Google isn’t in the software business per se, so you can’t go out and buy the software for your Hadoop cluster. You can, however, move your analytics to the cloud. In fact, if you want to get your hands on Dataflow, that is what you’ll have to do.
A lot has changed since Google created MapReduce a decade ago to help solve its data classification problem for Web search. Twitter and Facebook weren’t even invented yet. Much of the big data sets that organizations like Google want to analyze now come from social media, and developers are moving quickly to come up with alternatives to MapReduce.
“Information’s is being generated at an incredible rate and of course we want you to be able to analyze that information without worrying about scalability,” Hölzle says. “And today even when using MapReduce, which we invented over a decade ago, it’s still cumbersome to write and maintain analytics pipelines. And if you want streaming analytics, you’re out of luck. And if most instance, once you have more than a few petabytes, they kid of break down….I hope you understand now why we stopped using MapReduce years ago.”

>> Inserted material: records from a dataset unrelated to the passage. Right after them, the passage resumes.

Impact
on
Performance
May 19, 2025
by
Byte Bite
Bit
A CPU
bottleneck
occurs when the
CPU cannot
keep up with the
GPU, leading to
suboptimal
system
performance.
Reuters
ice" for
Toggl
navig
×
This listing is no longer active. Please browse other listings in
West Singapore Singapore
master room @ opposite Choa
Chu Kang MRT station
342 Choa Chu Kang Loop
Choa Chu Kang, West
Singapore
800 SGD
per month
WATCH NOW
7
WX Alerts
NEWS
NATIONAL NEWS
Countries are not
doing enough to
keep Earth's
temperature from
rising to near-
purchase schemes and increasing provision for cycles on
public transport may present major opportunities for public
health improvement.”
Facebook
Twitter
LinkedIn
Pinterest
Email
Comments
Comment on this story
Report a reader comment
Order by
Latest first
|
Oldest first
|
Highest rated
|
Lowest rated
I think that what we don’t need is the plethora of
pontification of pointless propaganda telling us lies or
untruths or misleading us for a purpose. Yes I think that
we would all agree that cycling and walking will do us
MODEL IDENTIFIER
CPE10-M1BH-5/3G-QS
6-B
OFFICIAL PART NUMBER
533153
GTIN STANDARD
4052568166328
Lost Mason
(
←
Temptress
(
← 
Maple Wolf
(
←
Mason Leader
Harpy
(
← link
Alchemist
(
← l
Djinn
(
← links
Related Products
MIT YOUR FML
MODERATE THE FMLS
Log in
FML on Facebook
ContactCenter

One technology that’s emerged as a potential alternative to MapReduce is Apache Spark, which touts the same sort of interactive and real-time analytic capabilities as DataFlow, but from an open source API, as opposed to a proprietary API like Google’s. The 2014 Spark Summit starts Monday at the St. Francis Hotel in San Francisco. But today it was Google’s show down the road at the Moscone Center.